I hope it's all right to ask a question about some very basic intuition in particle physics. I was looking into these (very nice) notes of Matthew Schwartz, I guess from his course on QFT:
Around the middle of the second page, one finds the lines
'The unitary representations of the Poincare group were classified by Eugene Wigner in 1939. As you might imagine, before that people didn’t really know what the rules were for constructing physical theories, and by trial and error they were coming across all kinds of problems. Wigner showed that irreducible unitary representations are uniquely classified by mass $m$ and spin $J$. $m$ can take any value and spin is a half integer $J = 0, 1/2, 1, 3/2,...$ Moreover, Wigner showed that if $m > 0$ then there are $2J + 1$ basis states in the representation, and if $m = 0$ there are exactly 2, for any $J > 0$. These basis states correspond to linearly independent polarizations of particles with spin $J$.'
Even though I've given a lengthy quotation for clarity of context, my question is about the last line.

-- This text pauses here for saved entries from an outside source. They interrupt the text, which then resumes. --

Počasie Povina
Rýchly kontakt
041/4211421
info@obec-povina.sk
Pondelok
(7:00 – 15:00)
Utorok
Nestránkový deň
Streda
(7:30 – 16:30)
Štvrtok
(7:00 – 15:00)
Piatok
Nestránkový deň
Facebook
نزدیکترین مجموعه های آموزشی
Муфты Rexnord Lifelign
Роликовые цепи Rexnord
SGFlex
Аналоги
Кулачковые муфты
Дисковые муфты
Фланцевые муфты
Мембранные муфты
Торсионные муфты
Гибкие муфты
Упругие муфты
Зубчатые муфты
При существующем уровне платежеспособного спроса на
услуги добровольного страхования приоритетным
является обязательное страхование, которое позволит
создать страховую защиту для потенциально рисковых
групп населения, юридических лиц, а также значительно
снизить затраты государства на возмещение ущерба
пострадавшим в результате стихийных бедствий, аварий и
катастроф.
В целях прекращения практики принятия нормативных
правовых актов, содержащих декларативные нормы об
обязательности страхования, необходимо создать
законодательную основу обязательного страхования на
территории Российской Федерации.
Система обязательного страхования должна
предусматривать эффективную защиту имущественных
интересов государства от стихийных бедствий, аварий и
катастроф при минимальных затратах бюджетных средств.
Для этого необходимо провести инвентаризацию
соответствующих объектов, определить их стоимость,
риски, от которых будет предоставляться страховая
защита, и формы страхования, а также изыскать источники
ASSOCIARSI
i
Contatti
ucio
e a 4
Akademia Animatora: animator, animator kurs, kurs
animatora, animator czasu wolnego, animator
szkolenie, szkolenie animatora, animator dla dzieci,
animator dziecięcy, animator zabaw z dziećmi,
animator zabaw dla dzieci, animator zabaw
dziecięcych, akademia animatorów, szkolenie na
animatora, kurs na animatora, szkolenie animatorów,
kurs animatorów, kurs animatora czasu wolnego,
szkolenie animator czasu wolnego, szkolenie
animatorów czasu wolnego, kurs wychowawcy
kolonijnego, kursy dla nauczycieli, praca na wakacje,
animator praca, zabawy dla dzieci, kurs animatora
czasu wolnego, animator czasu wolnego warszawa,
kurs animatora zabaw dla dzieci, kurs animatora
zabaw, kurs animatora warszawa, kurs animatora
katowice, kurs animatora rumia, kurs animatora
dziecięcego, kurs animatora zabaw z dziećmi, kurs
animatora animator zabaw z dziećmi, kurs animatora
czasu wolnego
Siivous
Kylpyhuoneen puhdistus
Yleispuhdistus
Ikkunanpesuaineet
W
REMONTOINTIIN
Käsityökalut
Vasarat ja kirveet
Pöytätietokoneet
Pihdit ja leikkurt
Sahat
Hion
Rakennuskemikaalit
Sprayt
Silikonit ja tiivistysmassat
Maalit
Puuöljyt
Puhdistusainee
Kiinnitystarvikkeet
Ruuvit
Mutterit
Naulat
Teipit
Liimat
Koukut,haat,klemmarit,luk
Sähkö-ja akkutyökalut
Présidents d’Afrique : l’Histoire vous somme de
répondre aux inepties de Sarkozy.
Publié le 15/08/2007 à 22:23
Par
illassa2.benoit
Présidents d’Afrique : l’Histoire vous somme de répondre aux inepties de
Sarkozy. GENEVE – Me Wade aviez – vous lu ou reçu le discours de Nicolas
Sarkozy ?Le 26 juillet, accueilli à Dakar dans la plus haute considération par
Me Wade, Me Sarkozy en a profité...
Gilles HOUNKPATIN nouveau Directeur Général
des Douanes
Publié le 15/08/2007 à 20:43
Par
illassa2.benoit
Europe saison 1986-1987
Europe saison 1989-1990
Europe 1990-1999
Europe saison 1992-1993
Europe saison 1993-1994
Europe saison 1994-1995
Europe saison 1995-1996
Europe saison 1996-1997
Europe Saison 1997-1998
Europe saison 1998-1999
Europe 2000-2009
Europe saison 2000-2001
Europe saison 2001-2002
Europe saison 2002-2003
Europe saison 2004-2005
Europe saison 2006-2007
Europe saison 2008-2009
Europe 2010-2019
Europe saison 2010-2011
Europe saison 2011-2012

To avoid confusion, let's first note that the sentence about the number of basis vectors in the representation, taken literally, is wrong. The representation is infinite-dimensional. So I understand the 'representation' in that part of the sentence to mean the representation of the so-called 'little group' out of which one builds up the given representation of the Poincare group. Or, in other words, he is referring to the vectors in the representation corresponding to a fixed character of the translation subgroup. (We will ignore the fact that such a subspace doesn't exist rigorously.)

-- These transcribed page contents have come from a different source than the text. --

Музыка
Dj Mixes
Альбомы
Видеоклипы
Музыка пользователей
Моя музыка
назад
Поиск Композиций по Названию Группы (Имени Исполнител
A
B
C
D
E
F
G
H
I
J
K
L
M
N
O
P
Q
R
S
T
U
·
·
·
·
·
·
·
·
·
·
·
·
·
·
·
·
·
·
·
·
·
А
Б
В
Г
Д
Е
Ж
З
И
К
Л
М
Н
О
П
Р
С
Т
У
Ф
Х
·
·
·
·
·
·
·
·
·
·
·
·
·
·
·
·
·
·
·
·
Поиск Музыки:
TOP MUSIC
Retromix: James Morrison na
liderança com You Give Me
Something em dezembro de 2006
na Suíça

Now, what I find most interesting is his description of the basis vectors as 'linearly independent polarizations of particles of spin $J$'. I would like to know if this is a completely standard view, whereby the (complex) directions in the representations of the little group are thought of as 'polarizations'. If so, can one give an intuitive account of how they are natural extensions of, say, the polarization of light? Here, I would be grateful for some physical intuition, since the parallel at the level of mathematical formalism is reasonably clear. If there is good reference where this is discussed, I would be equally grateful.